Оставаясь наедине, он размышлял об этих бесплотных призраках прежней неуверенности в себе, так пугавших ее, разрушающих ее представление о себе, и пытался разобраться, откуда они берутся, почему до сих пор посещают ее, разъедая душу. Он никак не мог понять резких смен ее настроения: как на нее, такую счастливую и спокойную, пока он был с ней рядом, вдруг, когда ему наступала пора уходить, накатывалась волна неоправданной мрачности, грозящей увлечь ее в пучину отчаяния.
Когда они оставались одни, Диана чувствовала себя в такой безопасности, такой защищенной, такой убаюканной, как еще никогда в жизни. Поручив свои физические и нравственные нужды столь нежному и предупредительному человеку, она вновь обретала ощущение своей значимости, веру в себя, которую, как ей казалось, она уже навсегда утратила. Рядом с Джеймсом она чувствовала себя так, словно вернулась домой, не в смысле физического места обитания, а в смысле уютного уголка души, где она была освобождена от пут дворцовых традиций и публичных обязанностей, где могла быть сама собой. Это было место, где она ощущала чистое, естественное биение жизни, чувствовала себя, по крайней мере, в душевном покое и здравии.
И ей хотелось сохранить этот уголок души чистым и неоскверненным ее мрачными тайнами. И потому она решила пойти на риск и рассказать ему всю правду. Если она поведает ему самую нелицеприятную правду, все сразу станет ясно. И если это оттолкнет его, если это вызовет его неприязнь, значит, он такой же, как и все, и оправдаются ее давние подозрения, что ее нельзя полюбить и она никогда не будет счастлива.
И все же, бросая вызов судьбе, рискуя навсегда потерять его, она вместе с тем взывала о помощи. Вернее, этим поступком она как бы признавала, что впервые встретила человека, достойного знать правду, что обнаружились в ее жизни обстоятельства, ради которых стоило жить.
Итак, низко опустив голову, медленно и с трудом выговаривая слова, Диана поведала Джеймсу, что она серьезно больна, что у нее булимия. В первый момент ее слова не произвели на Джеймса никакого впечатления. Джеймс никогда не слыхал о такой болезни и не представлял себе даже, что это такое.
Не жалея себя, во всех мелочах она выложила нелицеприятную правду вперемешку со слезами. Она рассказала ему, что накануне свадьбы она была в таком взвинченном состоянии, чувствовала себя такой потерянной, такой одинокой и нелюбимой — вернее сказать, недостойной любви, — что после еды ей становилось плохо.

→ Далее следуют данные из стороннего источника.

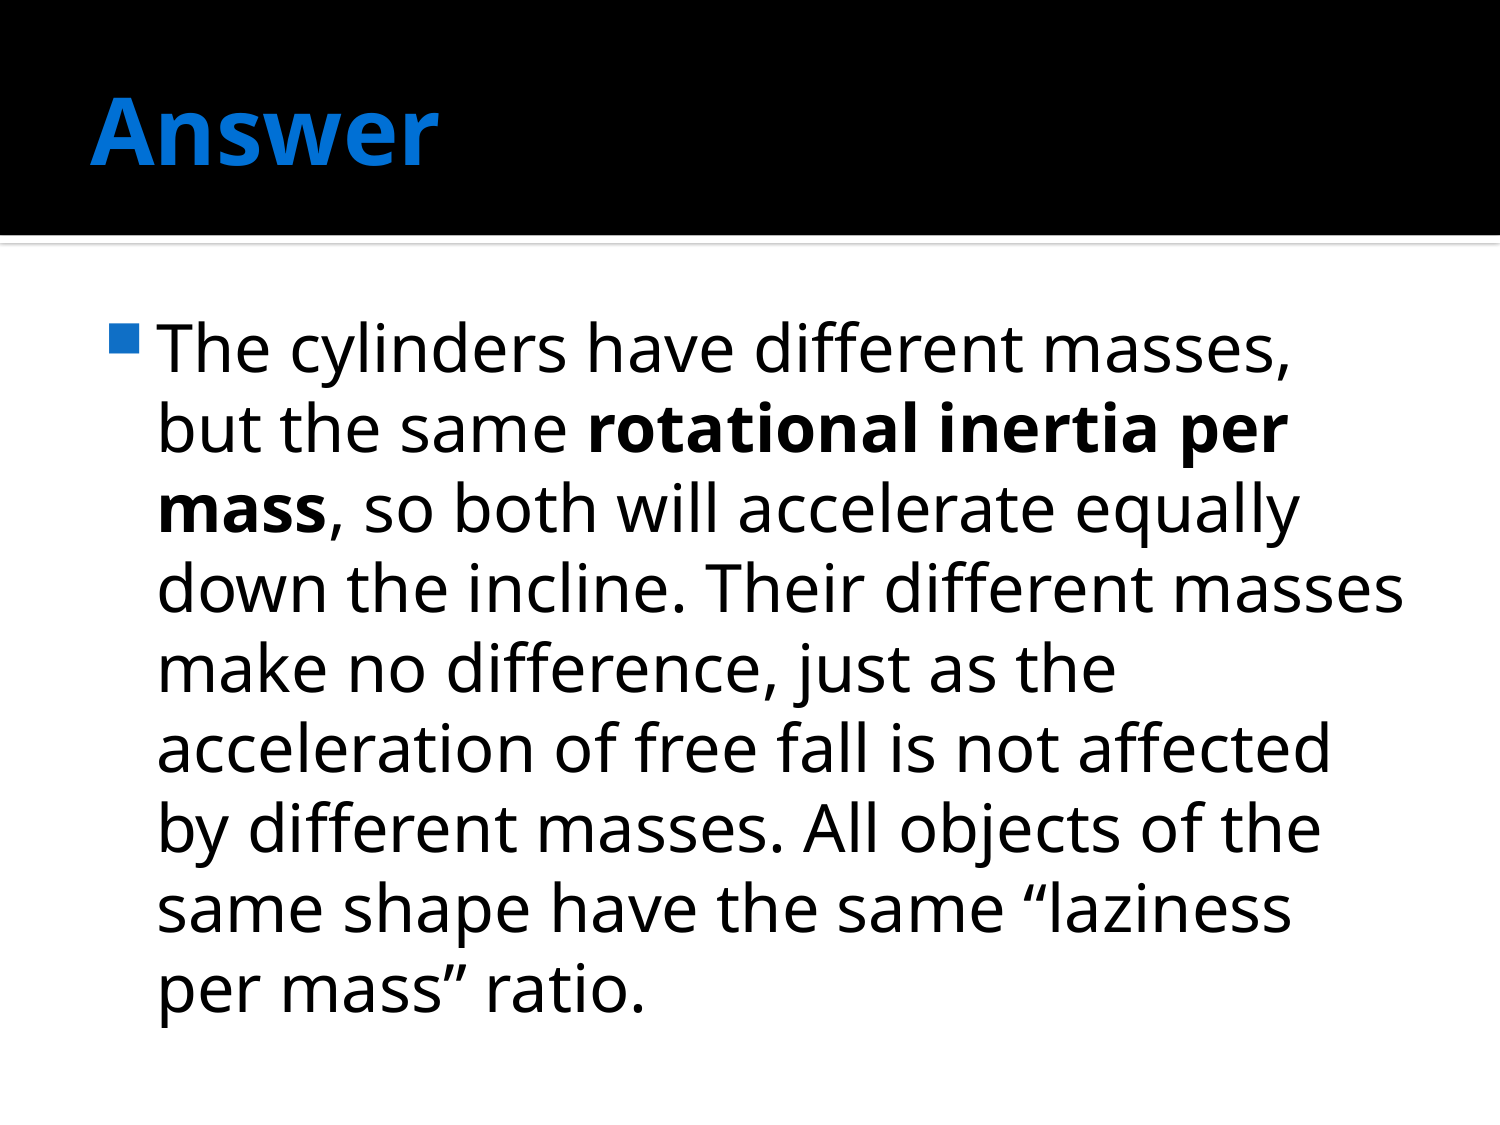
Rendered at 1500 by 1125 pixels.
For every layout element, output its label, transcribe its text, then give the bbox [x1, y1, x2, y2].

Ее тошнило, и тогда становилось немного легче. А ночью, в одиночестве, когда никто не видит, она способна была поедать без разбору все подряд, не жуя и не останавливаясь, пока не очистит весь стол, и тут же ей нужно было как можно скорее от всего избавиться.
Слушая ее отчаянную исповедь, Джеймс испытывал брезгливый ужас. Никогда не слышавший ни о чем подобном, он не мог вместить этого в своем сознании и был неприятно поражен. При его умении подавлять плотские потребности, при его простом и здоровом отношении к пище, он не мог понять такого неумения владеть собой, такой явной избалованности.
Но он сделал над собой усилие, чтобы ни одним мускулом на лице не выдать своих ощущений. Он знал, что она нуждается в помощи и поддержке, и нуждается именно сейчас, а не когда-нибудь потом, когда у него будет время совладать со своими эмоциями. И он обнял и поцеловал ее.
Он словно вкладывал в поцелуй целительную силу, подкрепляя его утешительными словами, что, мол, все в порядке и ничто на свете не может оттолкнуть его от нее, что он любит ее не только за ее силу, но и за ее слабости и что вместе они сумеют побороть ее недуг.
Диана приклонила голову к нему на грудь и зарыдала, и в ее рыдании было столько муки, рвущейся из самой глубины ее души, что Джеймсу показалось, что никогда еще ему не приходилось слышать столь мучительного, горестного стона. От близости такого глубокого отчаяния и неизбывного горя ему становилось страшно, но он крепко сжимал ее в своих объятиях.
«Поплачь, дорогая, — сказал он, — поплачь». И она плакала с облегчением и одновременно со страхом, что никогда не будет здоровой, что пища будет ей вечной мукой и искушением, что ей суждено всегда смотреть на накрытый стол с жадностью и завистью, что она никогда не сможет обращаться с едой так же спокойно и просто, как все остальные, и, не смея приблизиться из опасения, что потеряет контроль и самообладание в присутствии гостей, принуждена будет утешать себя, что ее час настанет, когда они все разойдутся.